*Task objective:*
Return the data below exactly, but only from the line containing "wrist: (991, 676)" through the line containing "ring pip: (1311, 1017)", with both of those lines included.

*Material for this task:*
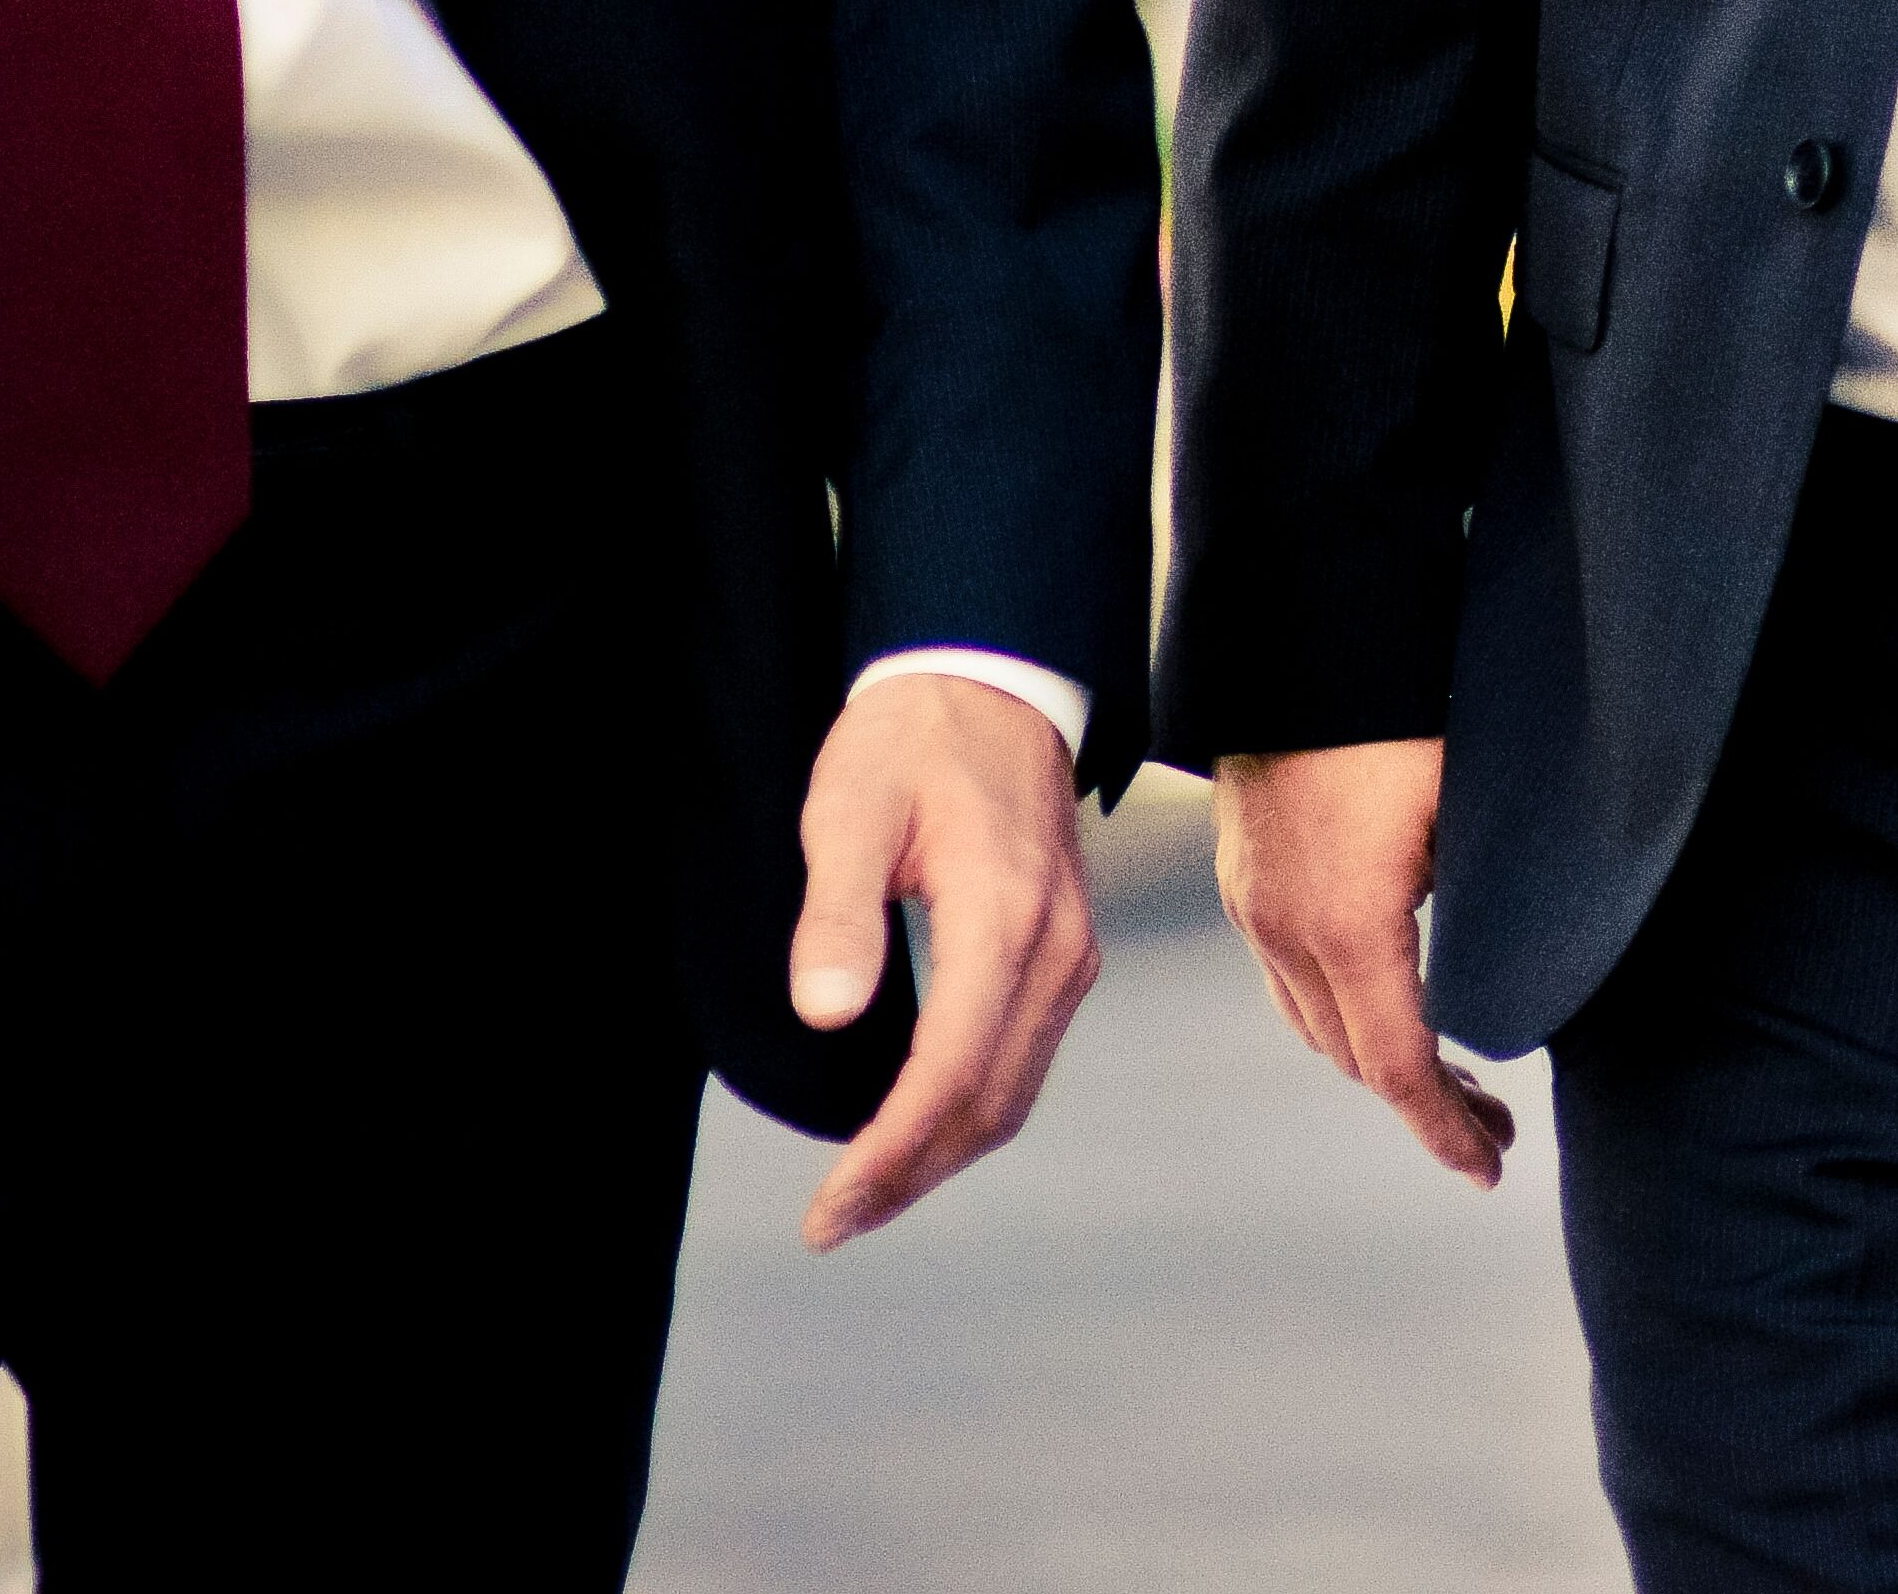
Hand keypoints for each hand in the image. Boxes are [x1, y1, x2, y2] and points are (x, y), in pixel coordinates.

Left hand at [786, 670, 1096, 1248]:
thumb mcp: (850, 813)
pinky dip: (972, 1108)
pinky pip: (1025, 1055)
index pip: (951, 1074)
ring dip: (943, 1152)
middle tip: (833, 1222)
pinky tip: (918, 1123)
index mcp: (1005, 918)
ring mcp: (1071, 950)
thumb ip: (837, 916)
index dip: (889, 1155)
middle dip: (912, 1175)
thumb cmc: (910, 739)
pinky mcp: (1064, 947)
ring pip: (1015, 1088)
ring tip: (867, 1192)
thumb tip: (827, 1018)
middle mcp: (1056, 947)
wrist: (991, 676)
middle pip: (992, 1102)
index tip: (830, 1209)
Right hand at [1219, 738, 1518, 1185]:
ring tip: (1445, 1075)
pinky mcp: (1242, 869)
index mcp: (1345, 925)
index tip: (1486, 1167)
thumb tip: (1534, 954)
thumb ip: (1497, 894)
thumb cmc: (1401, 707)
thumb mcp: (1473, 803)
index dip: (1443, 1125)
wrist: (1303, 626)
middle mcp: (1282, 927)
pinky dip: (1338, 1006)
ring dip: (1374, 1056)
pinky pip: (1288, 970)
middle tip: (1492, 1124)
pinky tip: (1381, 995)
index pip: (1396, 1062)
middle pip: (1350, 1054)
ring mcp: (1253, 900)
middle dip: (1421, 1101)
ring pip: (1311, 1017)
---
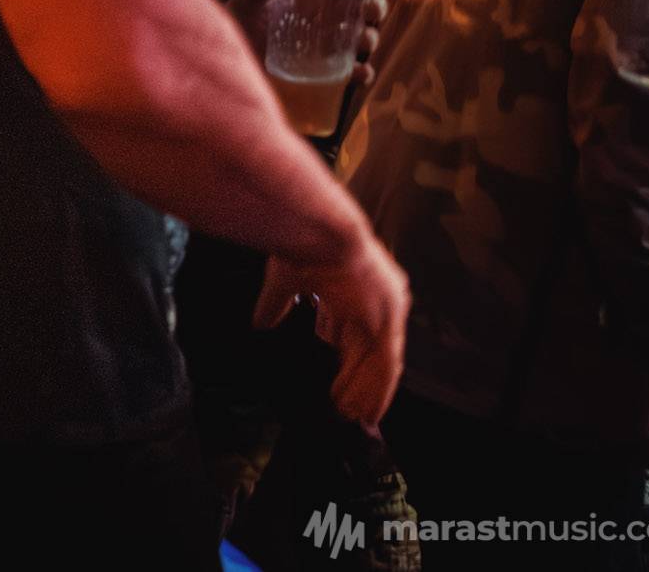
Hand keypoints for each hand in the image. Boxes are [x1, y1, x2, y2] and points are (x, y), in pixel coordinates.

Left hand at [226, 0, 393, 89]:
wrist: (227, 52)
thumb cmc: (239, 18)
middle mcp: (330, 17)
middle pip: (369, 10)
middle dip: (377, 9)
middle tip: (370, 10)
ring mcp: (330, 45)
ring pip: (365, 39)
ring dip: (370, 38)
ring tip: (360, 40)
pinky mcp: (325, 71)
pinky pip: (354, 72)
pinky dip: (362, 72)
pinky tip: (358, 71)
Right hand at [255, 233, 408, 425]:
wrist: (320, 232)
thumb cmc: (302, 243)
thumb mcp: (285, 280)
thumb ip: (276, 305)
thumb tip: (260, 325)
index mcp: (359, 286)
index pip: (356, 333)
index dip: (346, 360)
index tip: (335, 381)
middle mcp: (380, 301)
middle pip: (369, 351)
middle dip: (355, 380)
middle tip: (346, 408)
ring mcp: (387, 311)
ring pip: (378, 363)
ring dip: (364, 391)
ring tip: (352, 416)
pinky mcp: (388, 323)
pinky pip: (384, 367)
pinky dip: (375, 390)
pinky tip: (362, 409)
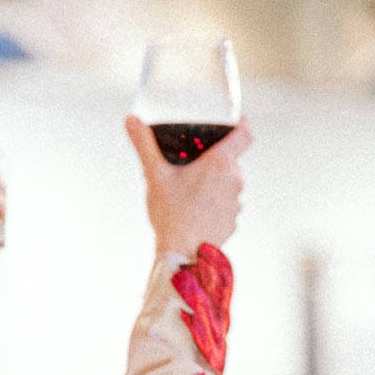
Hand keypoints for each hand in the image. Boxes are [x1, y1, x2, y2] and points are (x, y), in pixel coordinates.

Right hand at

*Result for this task:*
wrist: (991, 676)
middle pip: (992, 1102)
index tip: (830, 1209)
Right hand at [1219, 738, 1518, 1185]:
ring tip: (1445, 1075)
pinky mcp: (1242, 869)
index mcp: (1345, 925)
index tip: (1486, 1167)
thumb tip: (1534, 954)
thumb ip: (1497, 894)
thumb cmc: (1401, 707)
thumb mcp: (1473, 803)
index dip: (1443, 1125)
wrist: (1303, 626)
middle mcp: (1282, 927)
pinky dip: (1338, 1006)
ring dip: (1374, 1056)
pinky pip: (1288, 970)
middle tip: (1492, 1124)
pinky tip: (1381, 995)
index pip: (1396, 1062)
middle pip: (1350, 1054)
ring mcp: (1253, 900)
middle dip: (1421, 1101)
ring pip: (1311, 1017)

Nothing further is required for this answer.